Security¶
This is the in-depth complement to SECURITY.md. The
short reporting policy and threat model live there; this page covers the
unsafe-code audit, the fuzzing posture, and a few hardening details that
do not fit on a one-page policy.
Reporting¶
See SECURITY.md. The short version: GitHub Security
Advisories are preferred, me@newel.dev is the email fallback.
Unsafe code policy¶
Every crate root has #![deny(unsafe_code)]. The compiler refuses to
build any unsafe block in workspace code that is not whitelisted on
the specific module.
The one whitelisted module¶
udoc-pdf::io::mmap_impl contains a single audited unsafe block that
calls memmap2::MmapOptions::map. The safety argument is:
- The memory map's lifetime is bound to the file handle held by the
MappedFilewrapper. - The wrapper exposes only
&[u8]views of the mapping. Callers cannot obtain a&mut [u8]and cannot keep a reference longer than the wrapper. - File truncation while a mapping is alive is documented as undefined
behaviour at the OS level (SIGBUS on Linux). Callers either trust the
filesystem (the common case) or use one of the buffered
Sourceimpls instead ofmmap.
The wrapper is exercised by every test that reads a real file from disk; the safety properties are testable as observable behaviour, not just review-only invariants.
Other unsafe in the dependency chain¶
We rely on #![deny(unsafe_code)] for our own code. Dependencies have
their own unsafe — flate2 (zlib bindings), aes, cbc, md-5,
memmap2, and the standard library. We do not re-audit those. If a CVE
lands against a shipped dep, we bump and ship a patch release.
Fuzzing¶
Fuzz targets cover the parser surface across five clusters:
- PDF parser — lexer, object parser, xref, content stream.
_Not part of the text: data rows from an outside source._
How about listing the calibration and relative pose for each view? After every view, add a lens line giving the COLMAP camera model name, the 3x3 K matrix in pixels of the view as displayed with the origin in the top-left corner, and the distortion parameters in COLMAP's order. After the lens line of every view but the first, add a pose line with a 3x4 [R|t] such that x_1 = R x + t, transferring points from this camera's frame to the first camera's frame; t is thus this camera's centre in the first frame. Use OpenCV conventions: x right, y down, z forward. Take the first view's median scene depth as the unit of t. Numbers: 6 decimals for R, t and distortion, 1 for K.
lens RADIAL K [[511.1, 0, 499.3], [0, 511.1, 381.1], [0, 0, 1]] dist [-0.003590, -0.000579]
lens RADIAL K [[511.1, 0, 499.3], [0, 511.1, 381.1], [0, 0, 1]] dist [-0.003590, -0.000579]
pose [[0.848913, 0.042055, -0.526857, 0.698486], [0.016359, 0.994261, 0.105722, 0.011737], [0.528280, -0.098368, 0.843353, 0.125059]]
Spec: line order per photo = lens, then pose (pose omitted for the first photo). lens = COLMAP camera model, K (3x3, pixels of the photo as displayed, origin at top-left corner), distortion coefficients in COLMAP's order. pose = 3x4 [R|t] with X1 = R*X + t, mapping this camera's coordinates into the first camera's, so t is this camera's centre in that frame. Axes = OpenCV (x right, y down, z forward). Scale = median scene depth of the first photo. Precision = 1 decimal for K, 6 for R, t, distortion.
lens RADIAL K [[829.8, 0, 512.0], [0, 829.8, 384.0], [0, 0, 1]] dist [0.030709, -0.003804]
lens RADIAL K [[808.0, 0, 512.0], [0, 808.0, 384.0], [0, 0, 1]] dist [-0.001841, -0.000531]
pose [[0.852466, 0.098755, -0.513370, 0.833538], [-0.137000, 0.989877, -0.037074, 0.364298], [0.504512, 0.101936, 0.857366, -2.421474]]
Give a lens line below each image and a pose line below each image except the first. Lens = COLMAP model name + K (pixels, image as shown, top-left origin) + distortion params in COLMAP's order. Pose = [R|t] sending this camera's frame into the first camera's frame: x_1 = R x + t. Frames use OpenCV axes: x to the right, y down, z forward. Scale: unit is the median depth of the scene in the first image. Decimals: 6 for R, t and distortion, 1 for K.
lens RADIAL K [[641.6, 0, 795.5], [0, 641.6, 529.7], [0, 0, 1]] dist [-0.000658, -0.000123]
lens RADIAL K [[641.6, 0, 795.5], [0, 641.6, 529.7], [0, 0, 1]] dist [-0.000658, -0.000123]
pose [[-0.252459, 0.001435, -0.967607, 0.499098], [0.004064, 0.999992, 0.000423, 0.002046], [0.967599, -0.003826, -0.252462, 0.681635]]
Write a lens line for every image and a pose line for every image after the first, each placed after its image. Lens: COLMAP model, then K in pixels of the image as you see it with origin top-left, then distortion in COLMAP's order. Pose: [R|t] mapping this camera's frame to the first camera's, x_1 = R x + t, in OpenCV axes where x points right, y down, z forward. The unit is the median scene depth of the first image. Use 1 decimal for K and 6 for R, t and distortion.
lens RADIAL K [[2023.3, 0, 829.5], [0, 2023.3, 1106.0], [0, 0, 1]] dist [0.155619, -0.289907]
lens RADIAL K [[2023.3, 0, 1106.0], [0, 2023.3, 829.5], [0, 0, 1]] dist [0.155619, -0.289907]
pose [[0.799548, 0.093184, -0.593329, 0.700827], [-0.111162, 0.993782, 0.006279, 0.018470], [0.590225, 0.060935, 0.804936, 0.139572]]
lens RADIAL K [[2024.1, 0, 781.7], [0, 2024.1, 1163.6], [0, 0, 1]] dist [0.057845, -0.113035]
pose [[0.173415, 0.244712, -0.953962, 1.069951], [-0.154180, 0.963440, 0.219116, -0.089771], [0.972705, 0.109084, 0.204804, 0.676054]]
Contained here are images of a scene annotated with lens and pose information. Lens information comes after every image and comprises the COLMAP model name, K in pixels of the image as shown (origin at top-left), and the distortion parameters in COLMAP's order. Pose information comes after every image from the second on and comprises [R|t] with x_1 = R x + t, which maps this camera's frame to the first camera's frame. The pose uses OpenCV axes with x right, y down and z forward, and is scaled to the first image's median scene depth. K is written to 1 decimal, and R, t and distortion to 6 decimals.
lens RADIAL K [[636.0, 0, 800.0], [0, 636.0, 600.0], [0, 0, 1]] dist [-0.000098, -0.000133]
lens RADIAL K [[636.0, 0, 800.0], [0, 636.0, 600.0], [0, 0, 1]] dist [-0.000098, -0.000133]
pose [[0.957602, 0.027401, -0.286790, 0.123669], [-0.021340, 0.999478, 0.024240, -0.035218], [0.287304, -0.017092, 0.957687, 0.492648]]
- PDF font — TTF, CFF, Type 1, ToUnicode parser.
- PDF crypto — encryption parameter parsing (not the crypto primitives themselves; those are RustCrypto).
- Containers — ZIP, XML, CFB, OPC.
- Image decoders — CCITT, JBIG2, JPEG headers.
- Format-specific — RTF lexer, DOCX walker, XLSX shared-strings.
HashDoS resistance¶
Any HashMap keyed by attacker-controlled values uses ahash. This
includes:
- The PDF object resolver's cache (keyed by
PdfRef). - Font cmap and ToUnicode tables (keyed by character code or glyph index from the font).
- ZIP central-directory lookups (keyed by entry path from the archive).
HashMap keyed by integers we generate ourselves (NodeId arena
indices, internal IDs) uses FxHash for speed. ahash on
internally-generated keys is wasted CPU. FxHash on
attacker-controlled keys is a footgun.
Resource budgets¶
Two layers of budget control extraction:
- Per-document
Limits. Hard ceilings on individual document parameters: max file size, max page count, max decompressed-stream size, max object-graph depth. Defaults are conservative; raise them if you trust your input. - Per-process
memory_budget. Soft RSS cap that triggers between-document cache resets in long-running batch workers. Use when ingesting 10K+ documents in one process to bound peak heap.
Neither is a security boundary in the classical sense — they bound the blast radius of a malicious input but do not provide isolation. For strong isolation, run udoc in a sandbox (seccomp, container, separate process per ingest tier).
Crypto¶
PDF encryption uses RustCrypto crates: md-5, aes, cbc. Limited to
the standard security handler at revisions 4 (AES-128) and 6 (AES-256);
public-key handler is not implemented.
There is no homegrown cryptographic code anywhere in the workspace. We do not roll our own block ciphers, hash functions, or KDFs. This is a deliberate, durable policy.